He was already in prison for attacking and kidnapping another child.

At last week’s woodland service there were fairy lights and a new sculpture to symbolise the hands of justice.

Michelle said: “This is the last year we’re going to the park. We always said years ago we’ll be coming here every year until we get justice.

“It cripples me every single time. It’s a constant reminder that this is where they were killed and where their bodies were found.

“I don’t want to go up there for wrong reasons. In my heart, it’s not what I want or need. I’m laying their spirits to rest.

“I’m never going to get over what happened. But at last we have some closure to the horror of it.”

Since Karen’s death, Michelle’s mother, husband Lee, and brother have all died.

She said: “My grief has been on hold for 30 odd years. Now we’ve got justice, I can finally grieve for all the loved ones I’ve lost. You can’t change the past, and I decided I had to go forward rather than back.
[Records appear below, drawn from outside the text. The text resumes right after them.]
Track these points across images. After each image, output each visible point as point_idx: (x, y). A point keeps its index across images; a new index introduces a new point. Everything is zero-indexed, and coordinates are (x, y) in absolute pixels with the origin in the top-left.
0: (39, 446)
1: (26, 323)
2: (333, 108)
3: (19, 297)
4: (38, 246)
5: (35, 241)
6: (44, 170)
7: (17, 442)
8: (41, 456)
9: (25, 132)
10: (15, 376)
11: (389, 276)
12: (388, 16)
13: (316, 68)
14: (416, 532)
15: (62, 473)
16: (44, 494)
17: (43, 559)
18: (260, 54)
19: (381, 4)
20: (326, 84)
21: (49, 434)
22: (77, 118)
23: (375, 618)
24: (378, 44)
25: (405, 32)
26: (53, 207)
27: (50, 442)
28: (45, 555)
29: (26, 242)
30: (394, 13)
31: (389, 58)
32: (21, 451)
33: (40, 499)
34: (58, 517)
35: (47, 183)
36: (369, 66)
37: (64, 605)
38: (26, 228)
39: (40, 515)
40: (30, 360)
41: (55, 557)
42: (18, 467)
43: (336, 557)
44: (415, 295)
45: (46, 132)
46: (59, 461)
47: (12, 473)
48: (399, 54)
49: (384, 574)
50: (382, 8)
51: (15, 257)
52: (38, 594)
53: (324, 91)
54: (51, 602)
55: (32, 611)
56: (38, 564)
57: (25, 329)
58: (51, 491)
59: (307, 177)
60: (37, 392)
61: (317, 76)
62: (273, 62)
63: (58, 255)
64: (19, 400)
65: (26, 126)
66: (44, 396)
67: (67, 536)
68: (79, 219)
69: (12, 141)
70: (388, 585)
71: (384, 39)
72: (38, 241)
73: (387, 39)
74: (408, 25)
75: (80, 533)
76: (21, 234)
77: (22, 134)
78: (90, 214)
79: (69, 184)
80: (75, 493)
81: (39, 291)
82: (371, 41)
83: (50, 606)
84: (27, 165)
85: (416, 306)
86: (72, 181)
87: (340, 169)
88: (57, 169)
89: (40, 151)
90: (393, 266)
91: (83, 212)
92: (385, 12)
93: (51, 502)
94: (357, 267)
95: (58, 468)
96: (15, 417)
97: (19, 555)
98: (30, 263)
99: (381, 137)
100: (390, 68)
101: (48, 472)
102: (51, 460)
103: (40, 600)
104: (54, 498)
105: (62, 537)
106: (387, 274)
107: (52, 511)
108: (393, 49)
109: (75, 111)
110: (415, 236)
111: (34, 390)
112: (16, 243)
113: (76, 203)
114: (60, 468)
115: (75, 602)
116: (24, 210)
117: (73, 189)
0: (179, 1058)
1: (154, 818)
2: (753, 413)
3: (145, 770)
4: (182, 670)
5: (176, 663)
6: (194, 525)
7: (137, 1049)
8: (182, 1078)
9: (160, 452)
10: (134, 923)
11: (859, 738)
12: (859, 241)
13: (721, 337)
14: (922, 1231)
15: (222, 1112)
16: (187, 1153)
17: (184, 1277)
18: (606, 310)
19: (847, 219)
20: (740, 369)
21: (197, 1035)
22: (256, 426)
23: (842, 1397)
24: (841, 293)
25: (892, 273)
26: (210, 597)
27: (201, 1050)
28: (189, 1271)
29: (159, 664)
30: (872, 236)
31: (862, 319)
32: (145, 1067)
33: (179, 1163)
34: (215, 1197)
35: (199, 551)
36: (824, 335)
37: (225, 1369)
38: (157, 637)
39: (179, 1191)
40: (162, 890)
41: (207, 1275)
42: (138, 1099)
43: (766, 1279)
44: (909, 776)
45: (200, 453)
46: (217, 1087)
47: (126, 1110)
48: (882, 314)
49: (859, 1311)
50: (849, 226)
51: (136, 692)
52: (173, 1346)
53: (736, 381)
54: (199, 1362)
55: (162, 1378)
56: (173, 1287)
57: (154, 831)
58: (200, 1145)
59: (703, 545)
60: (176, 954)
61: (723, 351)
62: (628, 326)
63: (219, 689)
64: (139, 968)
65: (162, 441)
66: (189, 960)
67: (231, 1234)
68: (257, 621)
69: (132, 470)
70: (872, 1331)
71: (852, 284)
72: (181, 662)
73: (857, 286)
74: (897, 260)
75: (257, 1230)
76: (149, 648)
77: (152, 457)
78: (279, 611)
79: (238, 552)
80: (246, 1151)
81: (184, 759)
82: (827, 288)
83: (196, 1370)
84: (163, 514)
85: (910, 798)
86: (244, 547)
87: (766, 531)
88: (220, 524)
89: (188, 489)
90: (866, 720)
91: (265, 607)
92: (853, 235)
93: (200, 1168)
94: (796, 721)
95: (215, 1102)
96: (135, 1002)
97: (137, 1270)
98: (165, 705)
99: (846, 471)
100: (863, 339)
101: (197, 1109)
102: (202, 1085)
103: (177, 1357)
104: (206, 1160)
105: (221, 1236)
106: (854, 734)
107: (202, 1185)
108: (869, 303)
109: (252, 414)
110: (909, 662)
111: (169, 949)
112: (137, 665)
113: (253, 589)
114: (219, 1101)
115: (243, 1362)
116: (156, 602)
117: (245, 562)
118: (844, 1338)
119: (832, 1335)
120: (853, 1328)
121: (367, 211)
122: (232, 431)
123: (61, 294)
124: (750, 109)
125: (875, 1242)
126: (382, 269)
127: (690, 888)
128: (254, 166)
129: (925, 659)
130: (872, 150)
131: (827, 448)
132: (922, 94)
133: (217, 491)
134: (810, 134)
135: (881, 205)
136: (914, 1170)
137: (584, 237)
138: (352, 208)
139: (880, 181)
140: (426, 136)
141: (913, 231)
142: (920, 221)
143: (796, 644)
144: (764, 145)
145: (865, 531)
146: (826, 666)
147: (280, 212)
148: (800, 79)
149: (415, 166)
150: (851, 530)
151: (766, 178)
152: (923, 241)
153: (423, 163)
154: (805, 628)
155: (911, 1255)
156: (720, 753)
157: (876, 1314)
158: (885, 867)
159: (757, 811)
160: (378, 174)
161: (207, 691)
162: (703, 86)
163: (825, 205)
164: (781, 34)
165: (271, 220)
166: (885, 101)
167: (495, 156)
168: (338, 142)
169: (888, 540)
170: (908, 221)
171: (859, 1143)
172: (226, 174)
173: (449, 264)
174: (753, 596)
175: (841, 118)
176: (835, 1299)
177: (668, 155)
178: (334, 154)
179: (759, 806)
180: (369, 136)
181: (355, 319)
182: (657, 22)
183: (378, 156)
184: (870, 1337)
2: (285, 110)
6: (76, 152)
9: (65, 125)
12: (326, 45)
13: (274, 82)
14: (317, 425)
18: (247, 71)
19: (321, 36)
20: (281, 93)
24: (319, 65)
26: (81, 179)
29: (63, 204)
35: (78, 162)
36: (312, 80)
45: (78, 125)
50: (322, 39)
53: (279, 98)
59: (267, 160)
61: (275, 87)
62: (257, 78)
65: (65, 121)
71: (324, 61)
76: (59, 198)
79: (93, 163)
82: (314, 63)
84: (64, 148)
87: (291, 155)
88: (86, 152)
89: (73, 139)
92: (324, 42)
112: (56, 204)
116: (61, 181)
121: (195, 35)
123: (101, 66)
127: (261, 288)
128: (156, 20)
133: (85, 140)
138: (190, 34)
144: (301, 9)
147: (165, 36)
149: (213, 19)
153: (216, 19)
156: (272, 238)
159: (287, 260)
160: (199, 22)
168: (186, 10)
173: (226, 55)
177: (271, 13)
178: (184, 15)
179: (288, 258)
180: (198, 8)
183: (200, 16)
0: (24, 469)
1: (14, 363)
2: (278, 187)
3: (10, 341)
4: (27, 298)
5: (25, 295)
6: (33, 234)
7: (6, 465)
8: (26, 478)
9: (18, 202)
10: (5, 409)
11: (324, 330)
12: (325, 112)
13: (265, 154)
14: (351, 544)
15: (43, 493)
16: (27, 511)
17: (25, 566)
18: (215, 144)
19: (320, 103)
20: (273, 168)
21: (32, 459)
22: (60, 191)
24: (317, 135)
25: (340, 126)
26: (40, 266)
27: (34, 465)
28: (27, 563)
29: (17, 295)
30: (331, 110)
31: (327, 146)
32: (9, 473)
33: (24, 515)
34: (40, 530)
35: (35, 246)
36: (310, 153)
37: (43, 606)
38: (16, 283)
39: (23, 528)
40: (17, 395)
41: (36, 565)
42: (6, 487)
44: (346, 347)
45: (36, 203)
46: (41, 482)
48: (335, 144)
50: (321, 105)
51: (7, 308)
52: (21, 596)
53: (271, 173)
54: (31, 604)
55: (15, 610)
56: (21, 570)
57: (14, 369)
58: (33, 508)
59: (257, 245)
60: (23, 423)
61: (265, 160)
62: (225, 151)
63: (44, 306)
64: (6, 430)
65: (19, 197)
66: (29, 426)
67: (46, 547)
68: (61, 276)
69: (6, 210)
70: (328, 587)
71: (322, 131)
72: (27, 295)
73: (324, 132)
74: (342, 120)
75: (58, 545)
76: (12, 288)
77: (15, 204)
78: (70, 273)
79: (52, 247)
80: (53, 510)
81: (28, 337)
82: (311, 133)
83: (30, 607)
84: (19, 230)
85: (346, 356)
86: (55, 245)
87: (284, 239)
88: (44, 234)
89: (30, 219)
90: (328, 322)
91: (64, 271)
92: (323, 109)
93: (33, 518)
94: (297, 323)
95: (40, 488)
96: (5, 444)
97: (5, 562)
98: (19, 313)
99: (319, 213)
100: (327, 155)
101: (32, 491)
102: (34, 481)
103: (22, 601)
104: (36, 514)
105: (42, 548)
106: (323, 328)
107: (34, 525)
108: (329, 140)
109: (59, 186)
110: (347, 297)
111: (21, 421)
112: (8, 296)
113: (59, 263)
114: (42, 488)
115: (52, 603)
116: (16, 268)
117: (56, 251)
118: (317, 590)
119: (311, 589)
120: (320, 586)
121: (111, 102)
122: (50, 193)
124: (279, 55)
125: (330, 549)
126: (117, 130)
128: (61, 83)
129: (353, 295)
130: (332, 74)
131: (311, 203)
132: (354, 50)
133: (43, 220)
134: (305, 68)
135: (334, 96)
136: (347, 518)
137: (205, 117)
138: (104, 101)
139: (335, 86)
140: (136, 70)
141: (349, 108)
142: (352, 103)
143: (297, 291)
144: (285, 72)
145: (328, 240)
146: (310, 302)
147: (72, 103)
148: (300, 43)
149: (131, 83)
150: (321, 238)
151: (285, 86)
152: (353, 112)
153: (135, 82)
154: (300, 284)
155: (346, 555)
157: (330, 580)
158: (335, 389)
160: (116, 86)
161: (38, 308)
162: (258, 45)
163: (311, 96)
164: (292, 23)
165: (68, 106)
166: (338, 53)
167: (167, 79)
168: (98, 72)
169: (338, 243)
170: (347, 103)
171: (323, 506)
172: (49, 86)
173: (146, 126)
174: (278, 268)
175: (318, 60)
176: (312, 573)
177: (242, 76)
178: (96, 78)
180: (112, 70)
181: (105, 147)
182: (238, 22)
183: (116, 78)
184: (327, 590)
“Justice had always been the light at the end of the tunnel. We took on evil, and we won.”

Michelle is uncomfortable with the way the girls are remembered as victims.

She said: “I don’t want them remembered as Babes in the Wood. They were two little nine-year-old, laughing, smiling, happy children – not two little girls murdered in a park by someone they knew and trusted.

“They were just two happy, smiling, beautiful little children going about their lives.

“Children should be allowed to go out and not get ripped off the street and killed.”

She said her daughter’s death had left a devastating impact on their family.

“It destroyed my husband”, she said. “He was a laughing, happy man. I loved him: I adored him. We never had a lot but what we had was ours.

“He had to hear his daughter was murdered on the radio.

“And he had to identify his daughter at the mortuary. He came out a complete and utter stranger. I never got him back.

“I had to be strong, and look after my children and my babies.

“It will be difficult for a time now. But the future’s got to be a little bit better.

“My youngest son’s just had a little girl. His baby was born last Sunday night. I’ve got seven grandchildren now. All these children keep me busy.”

The yearly vigil at Wild Park will continue and others will carry on attending.

Nicola Fellows’ cousin Emma Heffron-Pickett said: “I’m still going to go every year, for the family. Our side are all going. That place is a memorial for us. It wouldn’t feel same if we didn’t go.”